I found this post in the manual and it sounds to do what I want, but I can't get it to work :
Latin1 (iso-8859-1) DONT define chars \x80-\x9f (128-159),
but Windows charset 1252 defines some of them
-- like the infamous msoffice 'magic quotes' (\x92 146).
Dont use those invalid control chars in webpages,
but their html (unicode) entities. See ftp.unicode.org/Public/MAPPINGS/VENDORS/MICSFT/WINDOWS/CP1252.TXT
or http://www.microsoft.com/typography/unicode/1252.htm
PS: a '?' in the code means the win-cp1252 dont define the given char.

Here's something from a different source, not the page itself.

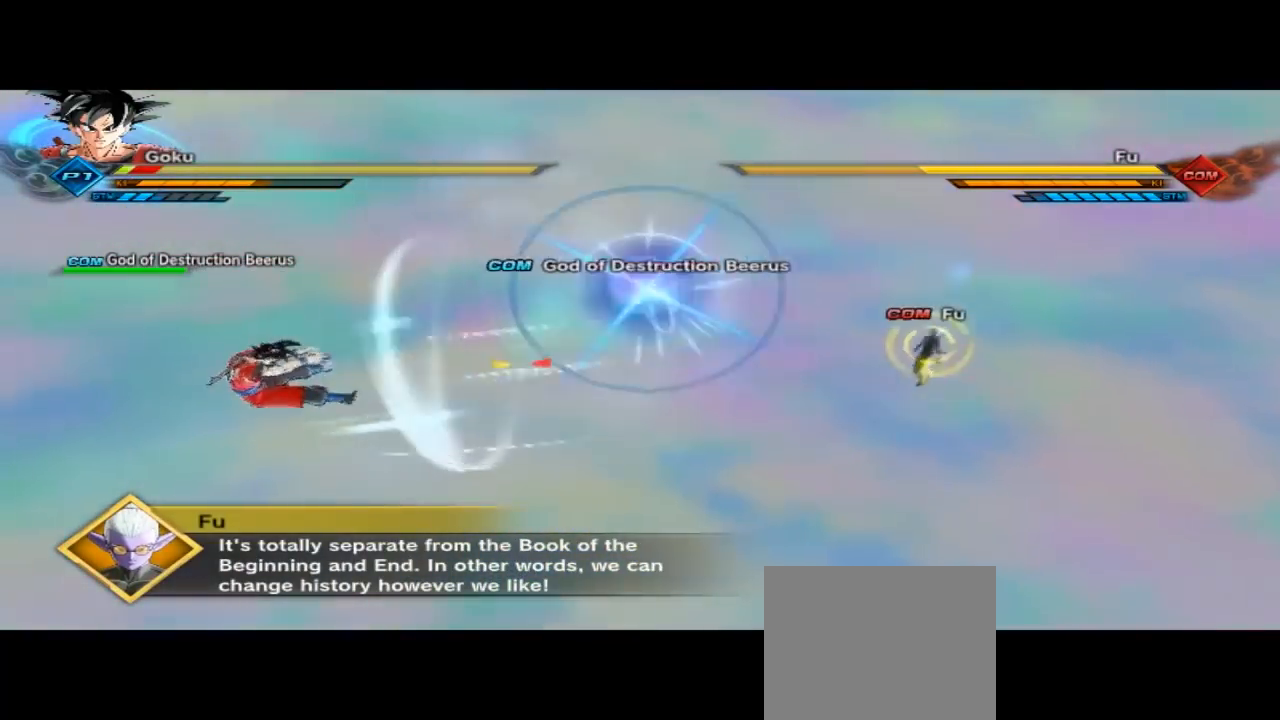
{"buttons": ["A"], "left_stick": "center", "right_stick": "center", "button_events": [[167, "A", "up"], [267, "A", "down"], [400, "A", "up"], [500, "A", "down"]]}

$badlatin1_cp1252_to_htmlent =
array(
'\x80'=>'€', '\x81'=>'?', '\x82'=>'‚', '\x83'=>'ƒ',
'\x84'=>'„', '\x85'=>'…', '\x86'=>'†', '\x87'=>'‡',
'\x88'=>'ˆ', '\x89'=>'‰', '\x8A'=>'Š', '\x8B'=>'‹',
'\x8C'=>'Œ', '\x8D'=>'?', '\x8E'=>'Ž', '\x8F'=>'?',
'\x90'=>'?', '\x91'=>'‘', '\x92'=>'’', '\x93'=>'“',
'\x94'=>'”', '\x95'=>'•', '\x96'=>'–', '\x97'=>'—',
'\x98'=>'˜', '\x99'=>'™', '\x9A'=>'š', '\x9B'=>'›',
'\x9C'=>'œ', '\x9D'=>'?', '\x9E'=>'ž', '\x9F'=>'Ÿ'
);
$str = strtr($str, $badlatin1_cp1252_to_htmlent);
Which I use like this :
$ft = 'test.txt';
$handle = fopen($ft, "rb");
$tc = fread($handle, filesize($ft));
fclose($handle);
$str2 = strtr($tc, $badlatin1_cp1252_to_htmlent);
print $str2;
The frustrating thing is, it worked for 5 seconds or so (I made it all 1 line) and then I thought "Hey, I wonder if I can get the function to be more readable by adding a few 'enters' here and there (after comma's)", to find out it no longer reads it properly. A couple of undo's later oughto bring it back to the original state, but no. It won't work anymore. 🙁
Anyone has an idea what's going on ?